#### Vorliegende Einträge:
____________________
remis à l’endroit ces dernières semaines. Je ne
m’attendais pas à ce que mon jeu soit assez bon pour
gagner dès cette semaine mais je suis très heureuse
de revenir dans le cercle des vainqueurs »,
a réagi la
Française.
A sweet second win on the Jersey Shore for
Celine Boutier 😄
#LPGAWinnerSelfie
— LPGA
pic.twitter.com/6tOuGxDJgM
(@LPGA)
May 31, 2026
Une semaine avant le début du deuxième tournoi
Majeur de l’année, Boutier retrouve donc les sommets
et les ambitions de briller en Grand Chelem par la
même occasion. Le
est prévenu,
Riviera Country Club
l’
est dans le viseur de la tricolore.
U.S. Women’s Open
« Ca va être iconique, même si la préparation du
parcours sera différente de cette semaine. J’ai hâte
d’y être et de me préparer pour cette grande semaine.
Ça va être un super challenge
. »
____________________
#### Ziel der Aufgabe:
Ordne alle Zeilen der Auflistung oben als JSON-Liste von Zeichenketten an, mit einem Eintrag pro Zeile. Leerzeilen fallen weg.

#### Deine Antwort:
[
  "remis à l’endroit ces dernières semaines. Je ne",
  "m’attendais pas à ce que mon jeu soit assez bon pour",
  "gagner dès cette semaine mais je suis très heureuse",
  "de revenir dans le cercle des vainqueurs »,",
  "a réagi la",
  "Française.",
  "A sweet second win on the Jersey Shore for",
  "Celine Boutier 😄",
  "#LPGAWinnerSelfie",
  "— LPGA",
  "pic.twitter.com/6tOuGxDJgM",
  "(@LPGA)",
  "May 31, 2026",
  "Une semaine avant le début du deuxième tournoi",
  "Majeur de l’année, Boutier retrouve donc les sommets",
  "et les ambitions de briller en Grand Chelem par la",
  "même occasion. Le",
  "est prévenu,",
  "Riviera Country Club",
  "l’",
  "est dans le viseur de la tricolore.",
  "U.S. Women’s Open",
  "« Ca va être iconique, même si la préparation du",
  "parcours sera différente de cette semaine. J’ai hâte",
  "d’y être et de me préparer pour cette grande semaine.",
  "Ça va être un super challenge",
  ". »"
]